FAPESP – A Fundação de Amparo à Pesquisa do Estado de São Paulo é uma das mais ativas do país na parceria entre empresas e instituições de ensino. Para isso, criou dois programas que já duram mais de uma década: o Pite (Programa de Apoio à Pesquisa em Parceria para Inovação Tecnológica) e o Pipe (Pesquisa Inovativa em Pequenas Empresas). Os programas subvencionam os salários (ou bolsas) dos pesquisadores nas empresas, o material de consumo, bem como algumas máquinas e equipamentos.

O Pite promove parcerias entre instituições de pesquisa de São Paulo e empresas de qualquer porte para desenvolvimento de produtos tecnológicos ou processos produtivos.
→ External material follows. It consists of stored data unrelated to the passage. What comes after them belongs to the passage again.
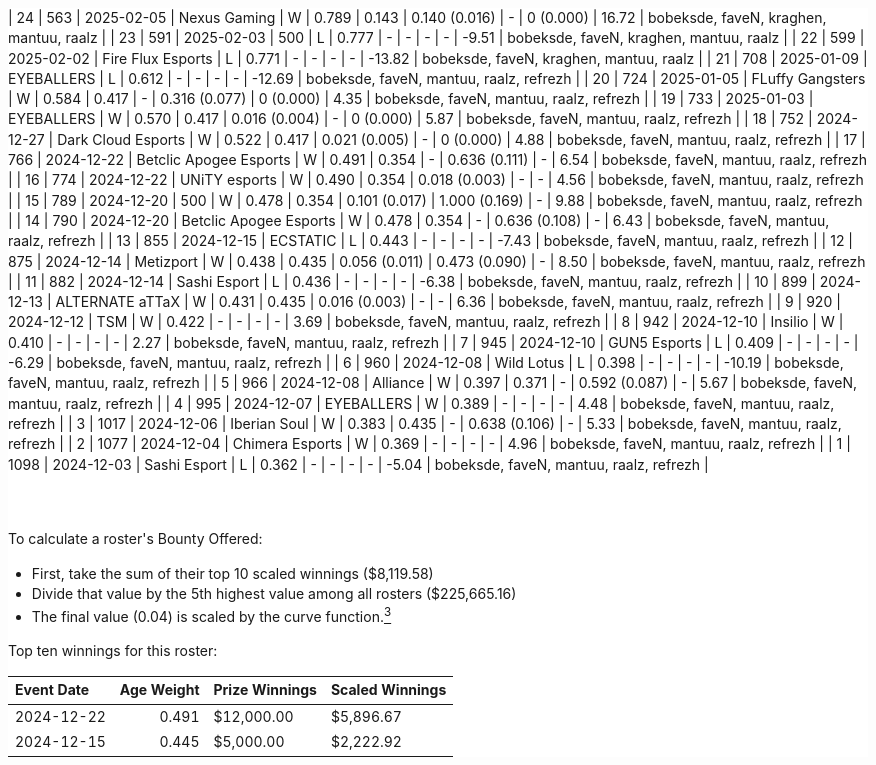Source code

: |           24 |      563 | 2025-02-05 | Nexus Gaming                              | W   | 0.789      | 0.143        | 0.140 (0.016)    | -                | 0 (0.000) |    16.72 | bobeksde, faveN, kraghen, mantuu, raalz |
|           23 |      591 | 2025-02-03 | 500                                       | L   | 0.777      | -            | -                | -                | -         |    -9.51 | bobeksde, faveN, kraghen, mantuu, raalz |
|           22 |      599 | 2025-02-02 | Fire Flux Esports                         | L   | 0.771      | -            | -                | -                | -         |   -13.82 | bobeksde, faveN, kraghen, mantuu, raalz |
|           21 |      708 | 2025-01-09 | EYEBALLERS                                | L   | 0.612      | -            | -                | -                | -         |   -12.69 | bobeksde, faveN, mantuu, raalz, refrezh |
|           20 |      724 | 2025-01-05 | FLuffy Gangsters                          | W   | 0.584      | 0.417        | -                | 0.316 (0.077)    | 0 (0.000) |     4.35 | bobeksde, faveN, mantuu, raalz, refrezh |
|           19 |      733 | 2025-01-03 | EYEBALLERS                                | W   | 0.570      | 0.417        | 0.016 (0.004)    | -                | 0 (0.000) |     5.87 | bobeksde, faveN, mantuu, raalz, refrezh |
|           18 |      752 | 2024-12-27 | Dark Cloud Esports                        | W   | 0.522      | 0.417        | 0.021 (0.005)    | -                | 0 (0.000) |     4.88 | bobeksde, faveN, mantuu, raalz, refrezh |
|           17 |      766 | 2024-12-22 | Betclic Apogee Esports                    | W   | 0.491      | 0.354        | -                | 0.636 (0.111)    | -         |     6.54 | bobeksde, faveN, mantuu, raalz, refrezh |
|           16 |      774 | 2024-12-22 | UNiTY esports                             | W   | 0.490      | 0.354        | 0.018 (0.003)    | -                | -         |     4.56 | bobeksde, faveN, mantuu, raalz, refrezh |
|           15 |      789 | 2024-12-20 | 500                                       | W   | 0.478      | 0.354        | 0.101 (0.017)    | 1.000 (0.169)    | -         |     9.88 | bobeksde, faveN, mantuu, raalz, refrezh |
|           14 |      790 | 2024-12-20 | Betclic Apogee Esports                    | W   | 0.478      | 0.354        | -                | 0.636 (0.108)    | -         |     6.43 | bobeksde, faveN, mantuu, raalz, refrezh |
|           13 |      855 | 2024-12-15 | ECSTATIC                                  | L   | 0.443      | -            | -                | -                | -         |    -7.43 | bobeksde, faveN, mantuu, raalz, refrezh |
|           12 |      875 | 2024-12-14 | Metizport                                 | W   | 0.438      | 0.435        | 0.056 (0.011)    | 0.473 (0.090)    | -         |     8.50 | bobeksde, faveN, mantuu, raalz, refrezh |
|           11 |      882 | 2024-12-14 | Sashi Esport                              | L   | 0.436      | -            | -                | -                | -         |    -6.38 | bobeksde, faveN, mantuu, raalz, refrezh |
|           10 |      899 | 2024-12-13 | ALTERNATE aTTaX                           | W   | 0.431      | 0.435        | 0.016 (0.003)    | -                | -         |     6.36 | bobeksde, faveN, mantuu, raalz, refrezh |
|            9 |      920 | 2024-12-12 | TSM                                       | W   | 0.422      | -            | -                | -                | -         |     3.69 | bobeksde, faveN, mantuu, raalz, refrezh |
|            8 |      942 | 2024-12-10 | Insilio                                   | W   | 0.410      | -            | -                | -                | -         |     2.27 | bobeksde, faveN, mantuu, raalz, refrezh |
|            7 |      945 | 2024-12-10 | GUN5 Esports                              | L   | 0.409      | -            | -                | -                | -         |    -6.29 | bobeksde, faveN, mantuu, raalz, refrezh |
|            6 |      960 | 2024-12-08 | Wild Lotus                                | L   | 0.398      | -            | -                | -                | -         |   -10.19 | bobeksde, faveN, mantuu, raalz, refrezh |
|            5 |      966 | 2024-12-08 | Alliance                                  | W   | 0.397      | 0.371        | -                | 0.592 (0.087)    | -         |     5.67 | bobeksde, faveN, mantuu, raalz, refrezh |
|            4 |      995 | 2024-12-07 | EYEBALLERS                                | W   | 0.389      | -            | -                | -                | -         |     4.48 | bobeksde, faveN, mantuu, raalz, refrezh |
|            3 |     1017 | 2024-12-06 | Iberian Soul                              | W   | 0.383      | 0.435        | -                | 0.638 (0.106)    | -         |     5.33 | bobeksde, faveN, mantuu, raalz, refrezh |
|            2 |     1077 | 2024-12-04 | Chimera Esports                           | W   | 0.369      | -            | -                | -                | -         |     4.96 | bobeksde, faveN, mantuu, raalz, refrezh |
|            1 |     1098 | 2024-12-03 | Sashi Esport                              | L   | 0.362      | -            | -                | -                | -         |    -5.04 | bobeksde, faveN, mantuu, raalz, refrezh |

<br />
<span id="table2"></span><br />
To calculate a roster's Bounty Offered:<br />

- First, take the sum of their top 10 scaled winnings ($8,119.58)
- Divide that value by the 5th highest value among all rosters ($225,665.16)
- The final value (0.04) is scaled by the curve function.[<sup>3</sup>](#curveFunction)

Top ten winnings for this roster:<br />

| Event Date | Age Weight | Prize Winnings | Scaled Winnings |
| :- | -: | :- | :- |
| 2024-12-22 |      0.491 | $12,000.00     | $5,896.67       |
| 2024-12-15 |      0.445 | $5,000.00      | $2,222.92       |
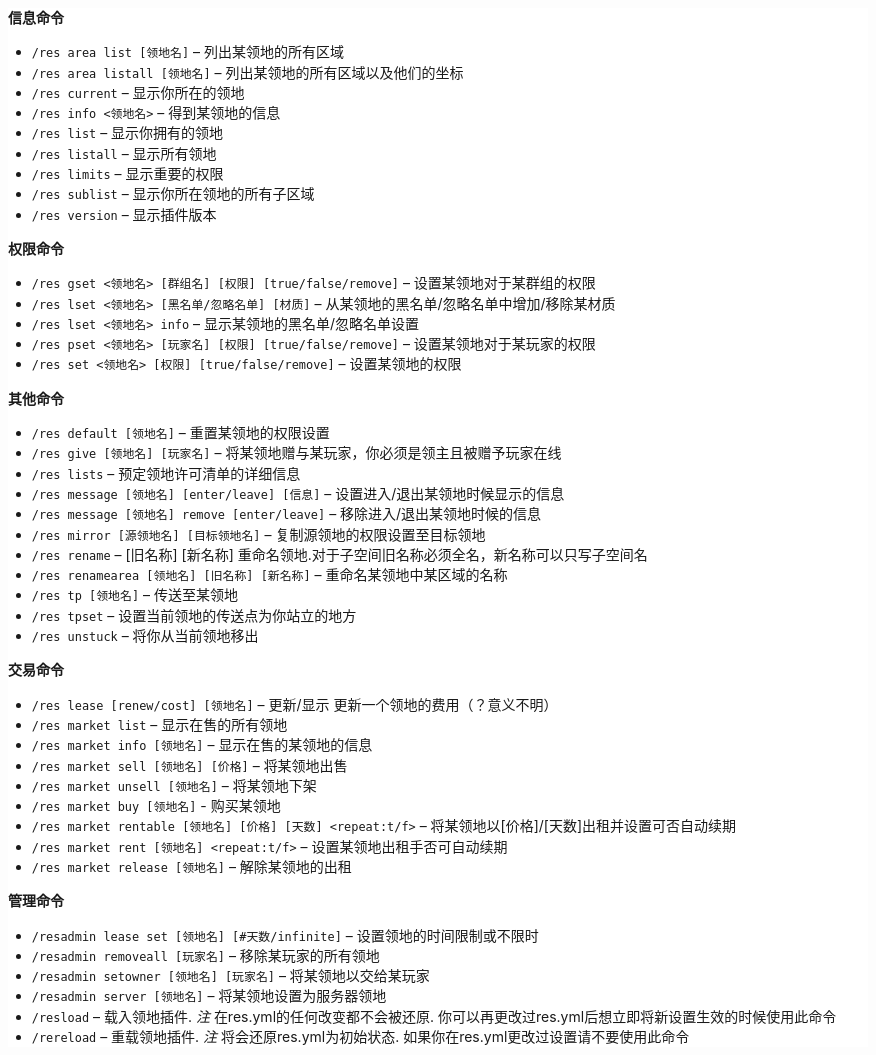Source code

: **信息命令**<br>
- `/res area list [领地名]` – 列出某领地的所有区域<br>
- `/res area listall [领地名]` – 列出某领地的所有区域以及他们的坐标<br>
- `/res current` – 显示你所在的领地<br>
- `/res info <领地名>` – 得到某领地的信息<br>
- `/res list` – 显示你拥有的领地<br>
- `/res listall` – 显示所有领地<br>
- `/res limits` – 显示重要的权限<br>
- `/res sublist` – 显示你所在领地的所有子区域<br>
- `/res version` – 显示插件版本<br>

**权限命令**<br>
- `/res gset <领地名> [群组名] [权限] [true/false/remove]` – 设置某领地对于某群组的权限<br>
- `/res lset <领地名> [黑名单/忽略名单] [材质]` – 从某领地的黑名单/忽略名单中增加/移除某材质
- `/res lset <领地名> info` – 显示某领地的黑名单/忽略名单设置<br>
- `/res pset <领地名> [玩家名] [权限] [true/false/remove]` – 设置某领地对于某玩家的权限<br>
- `/res set <领地名> [权限] [true/false/remove]` – 设置某领地的权限<br>



**其他命令**<br>
- `/res default [领地名]` – 重置某领地的权限设置<br>
- `/res give [领地名] [玩家名]` – 将某领地赠与某玩家，你必须是领主且被赠予玩家在线<br>
- `/res lists` – 预定领地许可清单的详细信息<br>
- `/res message [领地名] [enter/leave] [信息]` – 设置进入/退出某领地时候显示的信息<br>
- `/res message [领地名] remove [enter/leave]` – 移除进入/退出某领地时候的信息<br>
- `/res mirror [源领地名] [目标领地名]` – 复制源领地的权限设置至目标领地<br>
- `/res rename` – [旧名称] [新名称] 重命名领地.对于子空间旧名称必须全名，新名称可以只写子空间名<br>
- `/res renamearea [领地名] [旧名称] [新名称]` – 重命名某领地中某区域的名称<br>
- `/res tp [领地名]` – 传送至某领地<br>
- `/res tpset` – 设置当前领地的传送点为你站立的地方<br>
- `/res unstuck` – 将你从当前领地移出<br>


**交易命令**<br>
- `/res lease [renew/cost] [领地名]` – 更新/显示 更新一个领地的费用（？意义不明）<br>
- `/res market list` – 显示在售的所有领地<br>
- `/res market info [领地名]` – 显示在售的某领地的信息<br>
- `/res market sell [领地名] [价格]` – 将某领地出售<br>
- `/res market unsell [领地名]` – 将某领地下架<br>
- `/res market buy [领地名]` - 购买某领地<br>
- `/res market rentable [领地名] [价格] [天数] <repeat:t/f>` – 将某领地以[价格]/[天数]出租并设置可否自动续期<br>
- `/res market rent [领地名] <repeat:t/f>` – 设置某领地出租手否可自动续期<br>
- `/res market release [领地名]` – 解除某领地的出租<br>

**管理命令**<br>
- `/resadmin lease set [领地名] [#天数/infinite]` – 设置领地的时间限制或不限时<br>
- `/resadmin removeall [玩家名]` – 移除某玩家的所有领地<br>
- `/resadmin setowner [领地名] [玩家名]` – 将某领地以交给某玩家<br>
- `/resadmin server [领地名]` – 将某领地设置为服务器领地<br>
- `/resload` – 载入领地插件. *注* 在res.yml的任何改变都不会被还原. 你可以再更改过res.yml后想立即将新设置生效的时候使用此命令<br>
- `/rereload` – 重载领地插件. *注* 将会还原res.yml为初始状态. 如果你在res.yml更改过设置请不要使用此命令<br>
A demanda é espontânea, ou seja, basta que o pesquisador responsável pelo projeto na empresa entre com o pedido na Fapesp, a qualquer momento. A empresa deve apresentar contrapartidas variáveis, dependendo do grau de inovação e riscos tecnológicos do projeto.

Já no Pipe, os projetos são desenvolvidos por pesquisadores para empresas de pequeno porte e precisam estar vinculados a elas. Há três datas por ano para o envio das propostas de pesquisa. Para 2012, serão: 17 de fevereiro, 18 de maio e 10 de agosto. A proposta deve ser encaminhada à Fapesp pelo pesquisador responsável e endossada pela pequena empresa que o sedia. O valor dos recursos varia de acordo com a fase de desenvolvimento do projeto. O Pipe 1, para viabilidade técnico-científica da pesquisa, tem valor máximo de R$ 125 mil e nove meses para ser cumprido. O Pipe 2, para o desenvolvimento da pesquisa, empenha até R$ 500 mil e tem duração máxima de 24 meses. O Pipe 3, para lançamento comercial da inovação, é analisado caso a caso.
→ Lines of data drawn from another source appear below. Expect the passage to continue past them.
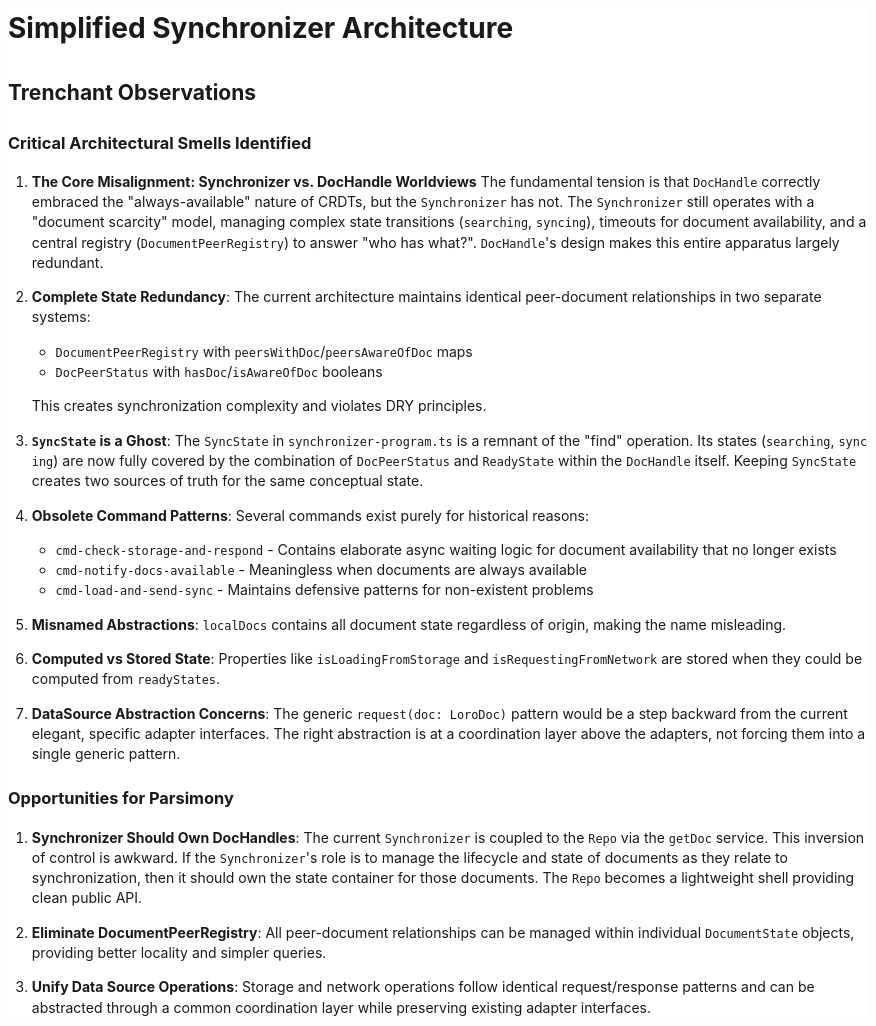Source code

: # Simplified Synchronizer Architecture

## Trenchant Observations

### Critical Architectural Smells Identified

1. **The Core Misalignment: Synchronizer vs. DocHandle Worldviews**
   The fundamental tension is that `DocHandle` correctly embraced the "always-available" nature of CRDTs, but the `Synchronizer` has not. The `Synchronizer` still operates with a "document scarcity" model, managing complex state transitions (`searching`, `syncing`), timeouts for document availability, and a central registry (`DocumentPeerRegistry`) to answer "who has what?". `DocHandle`'s design makes this entire apparatus largely redundant.

2. **Complete State Redundancy**: The current architecture maintains identical peer-document relationships in two separate systems:
   - `DocumentPeerRegistry` with `peersWithDoc`/`peersAwareOfDoc` maps
   - `DocPeerStatus` with `hasDoc`/`isAwareOfDoc` booleans
   
   This creates synchronization complexity and violates DRY principles.

3. **`SyncState` is a Ghost**: The `SyncState` in `synchronizer-program.ts` is a remnant of the "find" operation. Its states (`searching`, `syncing`) are now fully covered by the combination of `DocPeerStatus` and `ReadyState` within the `DocHandle` itself. Keeping `SyncState` creates two sources of truth for the same conceptual state.

4. **Obsolete Command Patterns**: Several commands exist purely for historical reasons:
   - `cmd-check-storage-and-respond` - Contains elaborate async waiting logic for document availability that no longer exists
   - `cmd-notify-docs-available` - Meaningless when documents are always available
   - `cmd-load-and-send-sync` - Maintains defensive patterns for non-existent problems

5. **Misnamed Abstractions**: `localDocs` contains all document state regardless of origin, making the name misleading.

6. **Computed vs Stored State**: Properties like `isLoadingFromStorage` and `isRequestingFromNetwork` are stored when they could be computed from `readyStates`.

7. **DataSource Abstraction Concerns**: The generic `request(doc: LoroDoc)` pattern would be a step backward from the current elegant, specific adapter interfaces. The right abstraction is at a coordination layer above the adapters, not forcing them into a single generic pattern.

### Opportunities for Parsimony

1. **Synchronizer Should Own DocHandles**: The current `Synchronizer` is coupled to the `Repo` via the `getDoc` service. This inversion of control is awkward. If the `Synchronizer`'s role is to manage the lifecycle and state of documents as they relate to synchronization, then it should own the state container for those documents. The `Repo` becomes a lightweight shell providing clean public API.

2. **Eliminate DocumentPeerRegistry**: All peer-document relationships can be managed within individual `DocumentState` objects, providing better locality and simpler queries.

3. **Unify Data Source Operations**: Storage and network operations follow identical request/response patterns and can be abstracted through a common coordination layer while preserving existing adapter interfaces.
A etapa de seleção dos projetos deveria durar 120 dias, nos dois programas. Mas esses prazos não são cumpridos e as verbas demoram a ser liberadas. Quem já trabalhou com a Fapesp revela que o processo é complexo e demorado, mas vale a pena. A instituição analisa os projetos sob a ótica científica e isso deve ser levado em conta na estruturação das propostas.
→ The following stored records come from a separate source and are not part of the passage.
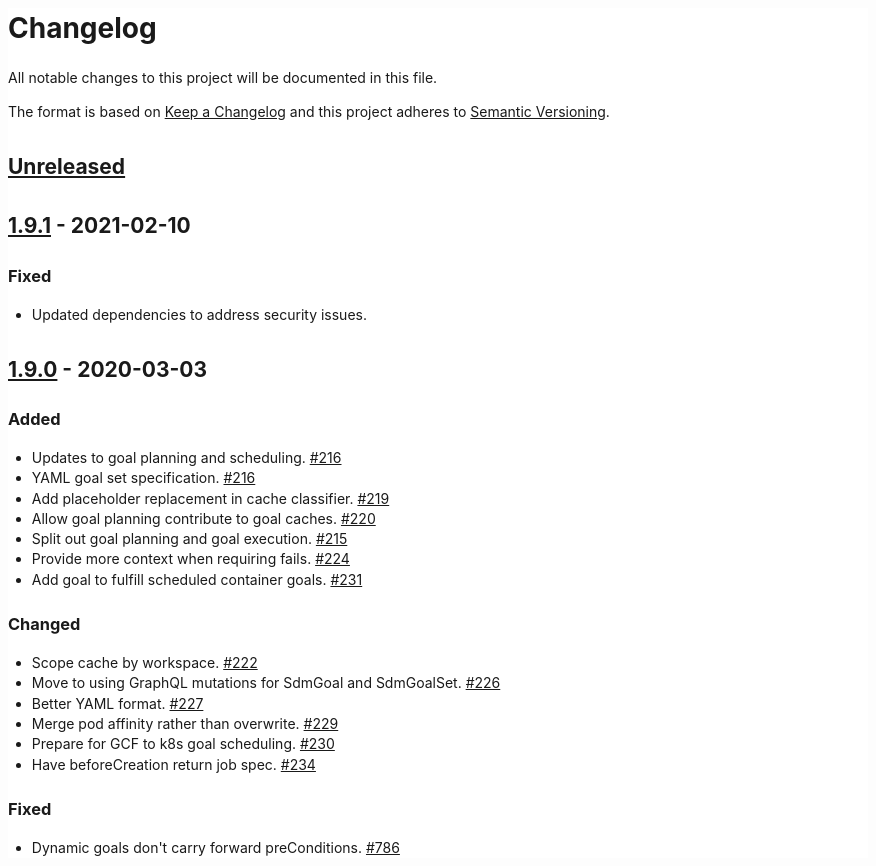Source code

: # Changelog

All notable changes to this project will be documented in this file.

The format is based on [Keep a Changelog](http://keepachangelog.com/)
and this project adheres to [Semantic Versioning](http://semver.org/).

## [Unreleased](https://github.com/atomist/sdm-core/compare/1.9.1...HEAD)

## [1.9.1](https://github.com/atomist/automation-client/compare/1.9.0...1.9.1) - 2021-02-10

### Fixed

-   Updated dependencies to address security issues.

## [1.9.0](https://github.com/atomist/sdm-core/compare/1.8.0...1.9.0) - 2020-03-03

### Added

-   Updates to goal planning and scheduling. [#216](https://github.com/atomist/sdm-core/issues/216)
-   YAML goal set specification. [#216](https://github.com/atomist/sdm-core/issues/216)
-   Add placeholder replacement in cache classifier. [#219](https://github.com/atomist/sdm-core/issues/219)
-   Allow goal planning contribute to goal caches. [#220](https://github.com/atomist/sdm-core/issues/220)
-   Split out goal planning and goal execution. [#215](https://github.com/atomist/sdm-core/issues/215)
-   Provide more context when requiring fails. [#224](https://github.com/atomist/sdm-core/issues/224)
-   Add goal to fulfill scheduled container goals. [#231](https://github.com/atomist/sdm-core/issues/231)

### Changed

-   Scope cache by workspace. [#222](https://github.com/atomist/sdm-core/issues/222)
-   Move to using GraphQL mutations for SdmGoal and SdmGoalSet. [#226](https://github.com/atomist/sdm-core/issues/226)
-   Better YAML format. [#227](https://github.com/atomist/sdm-core/issues/227)
-   Merge pod affinity rather than overwrite. [#229](https://github.com/atomist/sdm-core/issues/229)
-   Prepare for GCF to k8s goal scheduling. [#230](https://github.com/atomist/sdm-core/issues/230)
-   Have beforeCreation return job spec. [#234](https://github.com/atomist/sdm-core/issues/234)

### Fixed

-   Dynamic goals don't carry forward preConditions. [#786](https://github.com/atomist/sdm-core/issues/786)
CNPq – O CNPq também lança editais para desenvolver pesquisa tecnológica, com o objetivo de inserir pesquisadores nas micro, pequenas e médias empresas. Os recursos são de subvenção e incluem os salários dos pesquisadores e o material de consumo das pesquisas. A empresa deve ficar atenta ao lançamento dos editais e apresentar um projeto inovador tecnologicamente, com duração máxima de 30 meses. A empresa deve oferecer contrapartida mínima de 20% do valor requisitado ao CNPq. Para participar, o pesquisador precisa ter formação acadêmica, índices de pesquisador e presença no currículo Lattes. Empreendedores que utilizaram esses recursos não têm queixas.